The best model that I ended up with is \(Y = Agriculture + Examination + Education + Catholic + Infant.Mortality + Agriculture:Examination + Agriculture:Education + Agriculture:Infant.Mortality + Examination:Education + Examination:Infant.Mortality + ducation:Catholic\). Where \(\beta_0\) = 225.910055, \(\beta_{Agriculture}\) = -1.906654, \(\beta_{Examination}\) = -5.120204, \(\beta_{Education}\) = -2.473498, \(\beta_{Catholic}\) = 0.211157, \(\beta_{Infant.Mortality}\) = -5.269347, \(\beta_{Agriculture:Examination}\) = 0.014880, \(\beta_{Agriculture:Education}\) = 0.019081, \(\beta_{Agriculture:Infant.Mortality}\) = 0.063530, \(\beta_{Examination:Education}\) = 0.063891, \(\beta_{Examination:Infant.Mortality}\) = 0.172194, and \(\beta_{Education:Catholic}\) = -0.012381. The AIC was lowest with this model at a value of 182.03, and the adjusted R-squared was 0.7516527.
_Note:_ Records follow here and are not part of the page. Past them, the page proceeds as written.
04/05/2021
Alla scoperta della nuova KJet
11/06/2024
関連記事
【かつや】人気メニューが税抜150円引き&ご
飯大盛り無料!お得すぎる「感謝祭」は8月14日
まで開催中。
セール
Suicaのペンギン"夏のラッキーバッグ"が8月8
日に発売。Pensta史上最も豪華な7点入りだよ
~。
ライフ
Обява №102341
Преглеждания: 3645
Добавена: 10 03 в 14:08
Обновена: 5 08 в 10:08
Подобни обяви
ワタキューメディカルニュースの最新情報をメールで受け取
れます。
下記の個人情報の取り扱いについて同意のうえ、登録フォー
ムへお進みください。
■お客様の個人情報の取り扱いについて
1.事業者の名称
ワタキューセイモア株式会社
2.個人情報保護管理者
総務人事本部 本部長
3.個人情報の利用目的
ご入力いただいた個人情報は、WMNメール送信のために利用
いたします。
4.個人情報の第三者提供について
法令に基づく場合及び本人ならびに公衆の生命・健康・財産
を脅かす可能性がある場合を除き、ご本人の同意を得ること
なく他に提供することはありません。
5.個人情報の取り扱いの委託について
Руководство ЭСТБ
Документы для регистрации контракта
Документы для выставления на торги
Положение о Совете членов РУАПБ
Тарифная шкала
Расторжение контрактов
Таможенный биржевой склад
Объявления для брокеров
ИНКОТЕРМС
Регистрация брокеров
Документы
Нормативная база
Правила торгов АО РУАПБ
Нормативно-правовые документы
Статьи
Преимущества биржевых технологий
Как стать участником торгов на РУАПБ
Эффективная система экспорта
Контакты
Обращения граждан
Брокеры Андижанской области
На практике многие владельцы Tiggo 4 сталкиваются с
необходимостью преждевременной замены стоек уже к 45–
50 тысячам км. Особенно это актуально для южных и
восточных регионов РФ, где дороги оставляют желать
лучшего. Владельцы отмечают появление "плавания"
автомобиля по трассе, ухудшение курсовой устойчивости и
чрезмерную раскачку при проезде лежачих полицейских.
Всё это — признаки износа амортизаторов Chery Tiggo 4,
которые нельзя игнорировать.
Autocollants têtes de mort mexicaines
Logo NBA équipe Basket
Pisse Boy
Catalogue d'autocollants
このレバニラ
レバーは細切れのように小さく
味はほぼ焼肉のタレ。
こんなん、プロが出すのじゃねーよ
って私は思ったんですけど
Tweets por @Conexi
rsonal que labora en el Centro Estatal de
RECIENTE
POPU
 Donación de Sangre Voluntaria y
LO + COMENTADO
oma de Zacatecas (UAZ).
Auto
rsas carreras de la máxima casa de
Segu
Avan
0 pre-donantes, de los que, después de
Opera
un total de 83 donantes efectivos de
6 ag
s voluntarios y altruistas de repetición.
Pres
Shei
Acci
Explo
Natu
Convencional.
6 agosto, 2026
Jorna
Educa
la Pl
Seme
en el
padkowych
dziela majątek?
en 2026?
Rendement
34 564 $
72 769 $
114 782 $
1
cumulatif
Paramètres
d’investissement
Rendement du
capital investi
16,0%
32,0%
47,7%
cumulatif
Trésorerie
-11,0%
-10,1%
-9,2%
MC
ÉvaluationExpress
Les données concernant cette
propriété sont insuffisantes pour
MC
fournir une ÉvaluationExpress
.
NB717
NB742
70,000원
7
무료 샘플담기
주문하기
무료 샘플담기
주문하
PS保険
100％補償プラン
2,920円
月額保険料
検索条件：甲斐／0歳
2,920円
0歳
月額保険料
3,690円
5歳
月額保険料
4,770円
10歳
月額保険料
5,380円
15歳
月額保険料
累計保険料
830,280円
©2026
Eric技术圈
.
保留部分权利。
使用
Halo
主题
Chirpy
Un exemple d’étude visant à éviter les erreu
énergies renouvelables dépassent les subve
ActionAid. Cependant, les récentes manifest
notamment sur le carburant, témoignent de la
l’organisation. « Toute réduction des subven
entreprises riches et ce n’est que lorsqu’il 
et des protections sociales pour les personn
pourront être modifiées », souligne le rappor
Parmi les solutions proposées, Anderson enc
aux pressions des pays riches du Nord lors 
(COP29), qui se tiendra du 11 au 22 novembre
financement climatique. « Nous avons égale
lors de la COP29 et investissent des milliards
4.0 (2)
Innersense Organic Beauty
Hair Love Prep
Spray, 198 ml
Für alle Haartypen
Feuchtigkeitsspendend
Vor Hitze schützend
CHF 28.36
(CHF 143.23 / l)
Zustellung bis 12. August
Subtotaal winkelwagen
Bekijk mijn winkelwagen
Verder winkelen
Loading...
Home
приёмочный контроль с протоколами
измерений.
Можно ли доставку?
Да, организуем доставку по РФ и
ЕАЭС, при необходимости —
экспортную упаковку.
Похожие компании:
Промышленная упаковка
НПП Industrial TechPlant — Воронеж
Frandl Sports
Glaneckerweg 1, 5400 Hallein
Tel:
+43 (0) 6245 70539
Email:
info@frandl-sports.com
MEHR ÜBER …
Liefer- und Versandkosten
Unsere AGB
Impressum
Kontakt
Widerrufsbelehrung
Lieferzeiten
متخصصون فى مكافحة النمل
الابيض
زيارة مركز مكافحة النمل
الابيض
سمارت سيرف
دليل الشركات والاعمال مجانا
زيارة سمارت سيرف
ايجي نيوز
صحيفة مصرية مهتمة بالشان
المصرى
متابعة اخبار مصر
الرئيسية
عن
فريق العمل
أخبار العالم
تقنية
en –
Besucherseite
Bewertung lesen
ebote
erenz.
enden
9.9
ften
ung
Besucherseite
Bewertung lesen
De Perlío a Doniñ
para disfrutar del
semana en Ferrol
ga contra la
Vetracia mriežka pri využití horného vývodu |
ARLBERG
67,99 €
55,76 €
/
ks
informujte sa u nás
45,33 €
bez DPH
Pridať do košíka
# split the data into 1 and 0 if over 70 or not
over_seventy = ifelse(swiss$Fertility > 70, 1, 0)
swiss$Fertility = over_seventy
my_model = glm(Fertility ~ ., family = "binomial", data = swiss)
summary(my_model)
##
## Call:
## glm(formula = Fertility ~ ., family = "binomial", data = swiss)
##
## Coefficients:
## Estimate Std. Error z value Pr(>|z|)
## (Intercept) 4.82826 5.25607 0.919 0.3583
## Agriculture -0.09615 0.04011 -2.397 0.0165 *
## Examination -0.32116 0.13844 -2.320 0.0203 *
## Education -0.12078 0.08610 -1.403 0.1607
## Catholic 0.02078 0.01376 1.509 0.1312
## Infant.Mortality 0.29078 0.21051 1.381 0.1672
## ---
## Signif. codes: 0 '***' 0.001 '**' 0.01 '*' 0.05 '.' 0.1 ' ' 1
##
## (Dispersion parameter for binomial family taken to be 1)
##
## Null deviance: 65.135 on 46 degrees of freedom
## Residual deviance: 32.887 on 41 degrees of freedom
## AIC: 44.887
##
## Number of Fisher Scoring iterations: 6
exp(coef(my_model))
## (Intercept) Agriculture Examination Education
## 124.9934070 0.9083322 0.7253057 0.8862309
## Catholic Infant.Mortality
## 1.0209935 1.3374691
The model that I have \(Y\) = \(\beta_0\) \(+ Agriculture + Examination + Education + Catholic + Infant.Mortality\). Where \(\beta_0\) = -2.657e+01, \(\beta_{Agriculture}\) = 2.651e-16, \(\beta_{Examination}\) = 6.600e-16, \(\beta_{Education}\) = 2.797e-16, \(\beta_{Catholic}\) = 2.365e-16, and \(\beta_{Infant.Mortality}\) = 3.271e-16. The AIC is 12.
Although the model has a low AIC, the coefficients are extremely small, making me suspicious that I have made a mistake while producing my model. After undoing the log of the values, they become more impactful, but still somewhat small. Even though the AIC looks great, I wonder if there is a better model to produce more accurate results.